"""
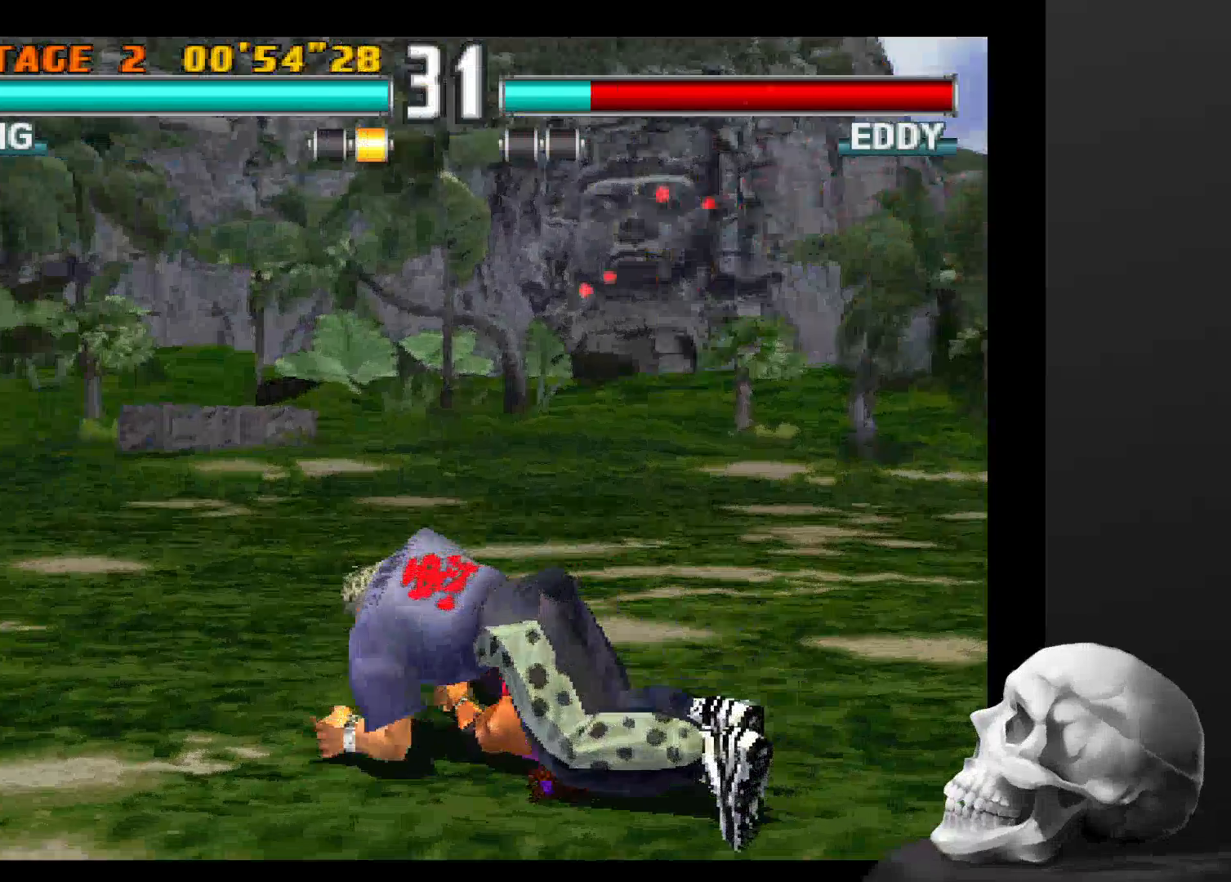
{"buttons": [], "left_stick": "center", "right_stick": "center", "events": []}
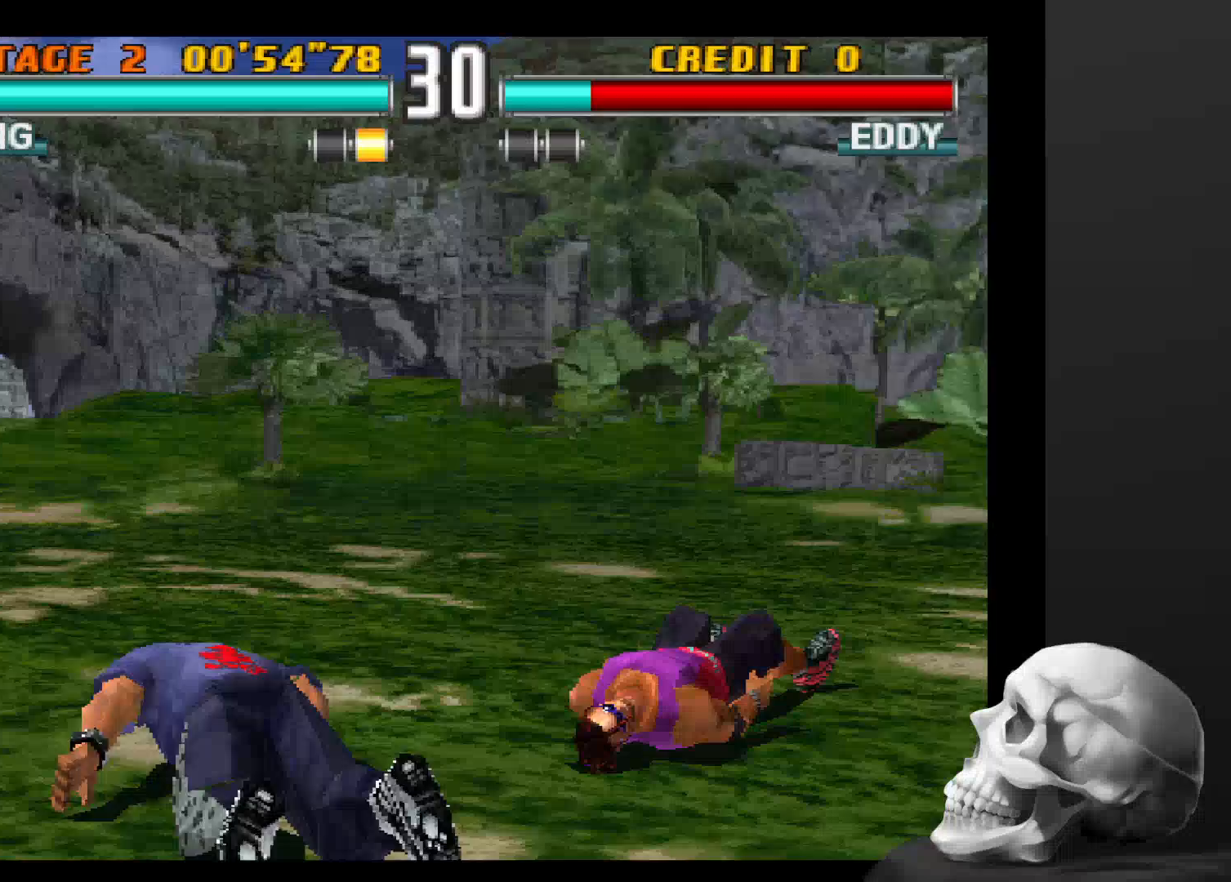
{"buttons": [], "left_stick": "center", "right_stick": "center", "events": []}
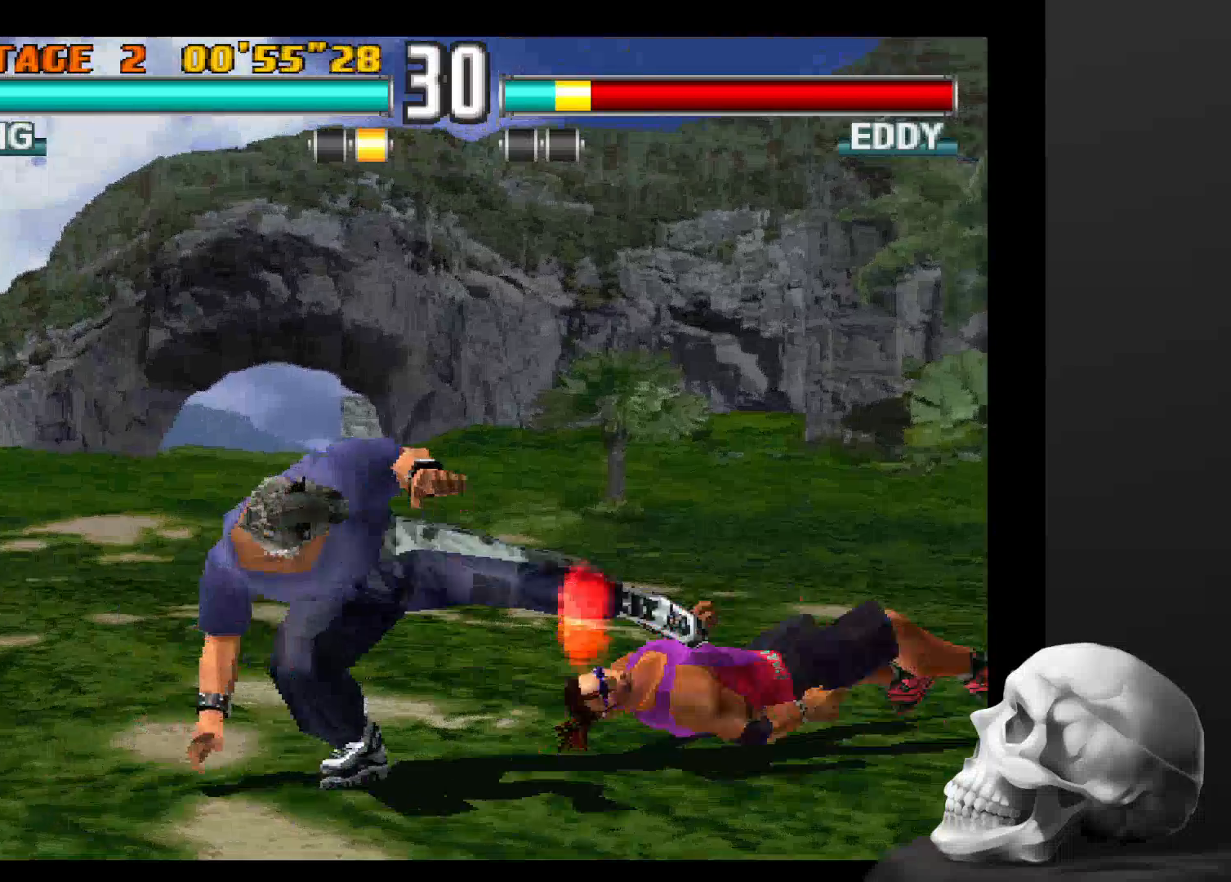
{"buttons": [], "left_stick": "center", "right_stick": "center", "events": []}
"""
*About this exercise*:
Apart from the pictures, every line above must be repeated exactly.

*Answer below*:
{"buttons": [], "left_stick": "center", "right_stick": "center", "events": []}
{"buttons": [], "left_stick": "center", "right_stick": "center", "events": []}
{"buttons": [], "left_stick": "center", "right_stick": "center", "events": []}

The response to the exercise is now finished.